Ninguém sabia bem o que fazer diante do novo cenário pandémico que obrigou os professores a interagirem com as crianças, cada uma em sua casa. As horas passadas na escola ou universidade reflectiram-se num tempo imenso diante dos ecrãs a ouvir professores, em silêncio, com o som e/ou imagem desligados (estariam realmente em aula?), inúmeros trabalhos para fazer, instruções e mais instruções a cumprir. Por vezes via como os professores se esforçavam por captar o interesse dos alunos (através das aulas síncronas dos meus filhos), mas quantas vezes mais os ouvia a chamar alguns à atenção como se estivessem em sala de aula?

No ensino universitário não foi diferente. Semanalmente, dei aulas síncronas com quase 100 alunos, todos de câmera desligada, apesar de serem 200 os inscritos à disciplina. Fiz exames online e as notas não foram melhores apesar de ter acesso a tudo e mais alguma coisa, incluindo os colegas. Sentia-me disposto a mudar o modo de ensinar, mas não senti vontade de os alunos mudarem o modo de aprender. Continuam a perguntar o que sai para o exame, o que devem estudar e como. Parece que cumprem as instruções do guia-para-passar-à-disciplina, perdendo a oportunidade de tomarem as rédeas da sua aprendizagem. Raro foi o momento em que alguém demonstrava interesse em aprender. O que fazer?

O nosso planeta continua a girar em 24h, mas devido à internet e electricidade, podemos ter luz o dia todo, estar sempre online, sempre activos, com ritmos que levam a um planeta virtual que gira a uma velocidade diferente. E, ou mudamos as instruções, ou passamos a vida a acender e a apagar candeeiros, sem o menor sentido e significado, perdendo, gradualmente, a noção da vocação a que um dia nos sentimos chamados. Será difícil de ver no tempo presente a oportunidade de re-inventar o modo de ensinar que o novo ritmo imposto por este vírus nos abre? Será que ensinávamos ou instruíamos?

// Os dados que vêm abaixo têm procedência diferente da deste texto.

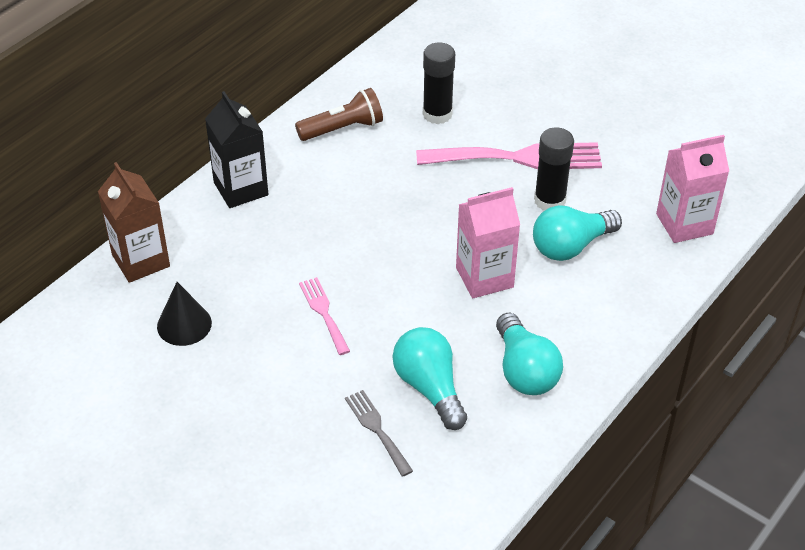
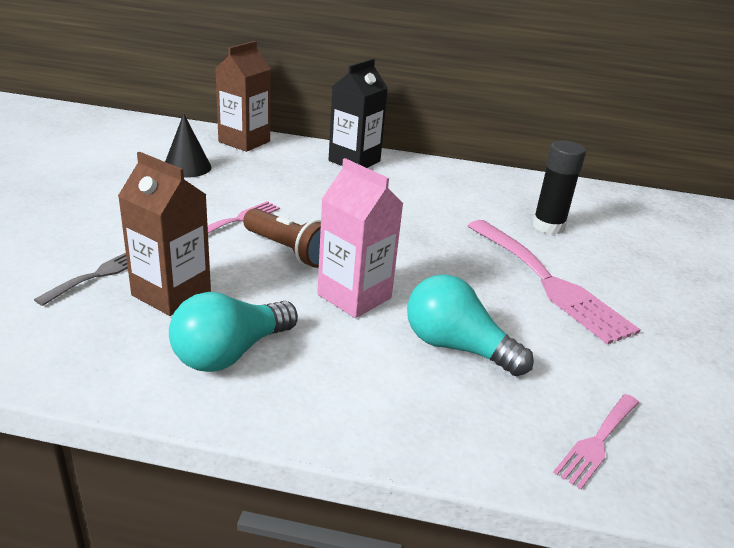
camera: 60 degrees right, 15 degrees down
brown flashlight [295,88,383,141] -> brown flashlight moved to [243,208,321,268]
turquoise light bulb [393,327,467,430] -> brown carton [118,152,211,316]
black glue stick [534,127,574,210] -> none
pink carton [656,135,729,243] -> pink fork [553,394,639,490]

E se colocássemos de lado as instruções e aproveitássemos a oportunidade que a pandemia nos proporciona para desenvolver a capacidade de ensinar a aprender?

O convite a olhar o mundo com olhos novos é claro. Até agora sentíamo-nos confortáveis a dizer — “isto é assim” — mas os novos ritmos e maneiras de estar em sociedade para proteger os mais frágeis desta pandemia, ensinaram-nos a dizer antes — ”isto pode ser assim”. A conversão do que é a pode ser, abre um espaço de liberdade, risco, vulnerabilidade, com o qual podemos aprender muito mais do que imaginamos.

As pandemias não trazem livro de instruções, mas convidam-nos a colocar os nossos livros de instruções de lado e a criar modos novos e ousados de aprender, e ir em frente. Não é assim que acontece com cada criança que nasce? Os pais não seguem instruções para lidar com a unicidade de cada filho, mas aprendem a ser pais em cada dia e momento que passam com ele. Também os professores são convidados a aprender a serem professores com esta nova situação.

Creio estarmos diante de um cenário revolucionário quanto ao modo de educar, com a oportunidade de erradicar do presente, o passado que nos aprisiona a um modo de instruir.